To each their own. Leave the prudes alone!


When to talk to your child about sex


Most parents dread talking to their children about sex. It's important though, so be prepared.


I’m an author of a book that parents use to talk about things like sexual ethics, safety etc. (See happiness.jen-hancock.com). Parents use my book to jump start these important conversations with their kids. Here is my advice for when to start talking to your child about sex.

Ideally, you want open lines of communication so that when your child has questions they come to you. If they do, you will know when it is time to talk about sex because they will be asking questions about it. If you don’t have that sort of relationship, a book can help. You can read it with them and then see if they have questions.

I recently had to alert a neighbor that it was time to talk to their 13 year old boy about sex because of the questions he was asking me. He wanted to know about relationships and disease and stuff he has heard about and was trying to make sense of.

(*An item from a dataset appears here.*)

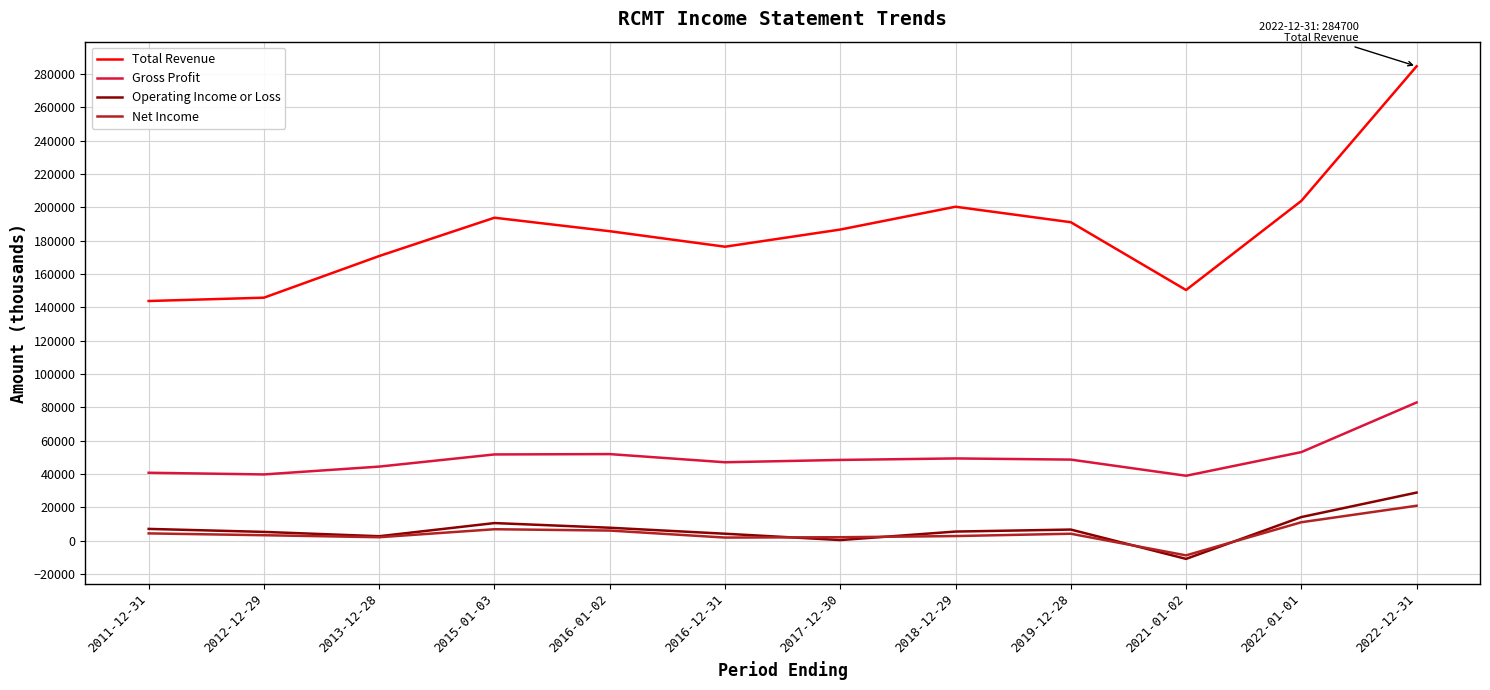

At which label does Operating Income or Loss reach its peak?

2022-12-31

I recommend that people make the time to ask questions of their kids as subjects come up. For instance, if you have watched a movie with some relationship in it – you can remind your kids that it is fantasy and that in real life, people don’t necessarily get together so quickly – usually they date. Ask them if they have questions, if they don’t, move on.

I think the mistake parents make is in thinking they have to impart all their knowledge at once and then they are done. The reality is that your child needs lots of little conversations in context over time to digest and understand complex ideas – like dating and relationships.

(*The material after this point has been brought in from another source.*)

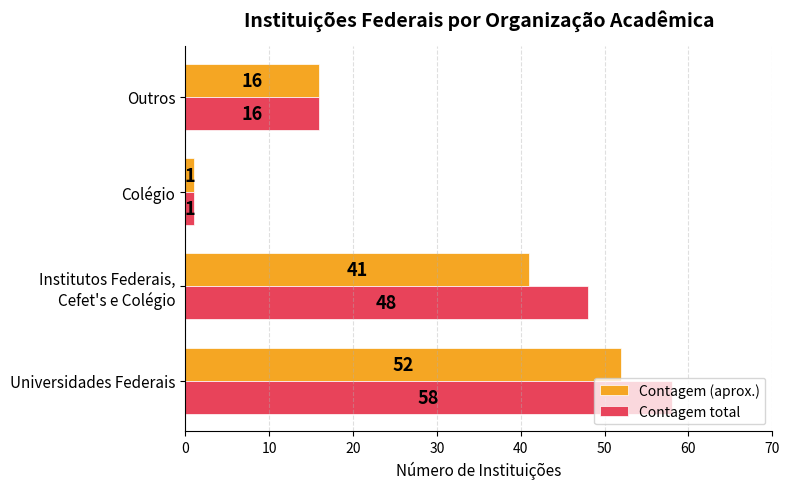

True or false: Contagem total has a value of 1 at Colégio.

True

The other mistake I see parents make is that they focus on the big issues – like sex and safety – and they forget the basics – like what is dating, why do people do it, what is the purpose etc. I wrote my book because my neighbor’s daughter had told me she was upset that her boyfriend hadn’t called her. It turned out to be a boy she had sex with but not dated. Her mom had failed to help her understand the very basics of what constitutes a relationship.

So, start right away, focus on relationships first – the conversations about how sex fits into relationships will occur naturally out of discussions about friendships, relationships, dating and so forth.

Plan for your sin


I am not a believer in the religious concept of sin. Though I do think there is a secular value in the word “sin.” It implies not simply that something is wrong, but that to do it will be to cause problems. And certainly, most things that are considered sinful have the potential to cause us problems.

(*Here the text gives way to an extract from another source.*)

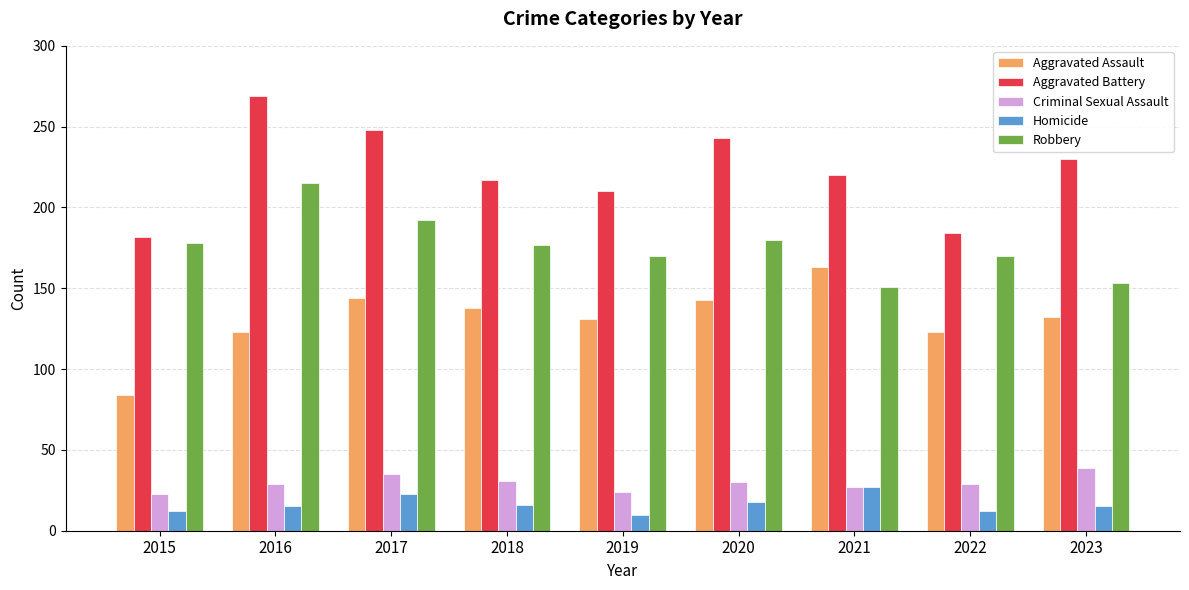

What is the spread (max minus min) of values at 2022?

172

Regardless, I was doing a radio show a while back on religious attitudes towards sex. I was the secular voice basically saying, enjoy yourself, just take care to not cause any harm while you do so. One of the female pastors who came on before me said something that stuck with me though. This was a black preacher and she said that one of the reasons the white community has fewer problems is because they plan for their sin better.  Specifically, she was referring to the fact whites use condom more and so experience fewer problems that are associated with unprotected sex like disease transmission and unplanned pregnancies.

 I loved this idea of planning for your sin. From a Humanist perspective, it isn’t that sex is inherently sinful. That’s a nonsense idea to us. However, we do understand that all of our actions have consequences and we should plan for those consequences to maximize the good and minimize the harm.

The idea that you can plan for your sin is actually a Humanistic idea. It is rooted in the idea of human agency, that we humans have the capability to choose our actions and therefore, to a certain extent, choose our consequences. We aren’t victims of fate, we can, in fact, plan for our sin, though I prefer to think of it as accentuating the positive and eliminating the negative.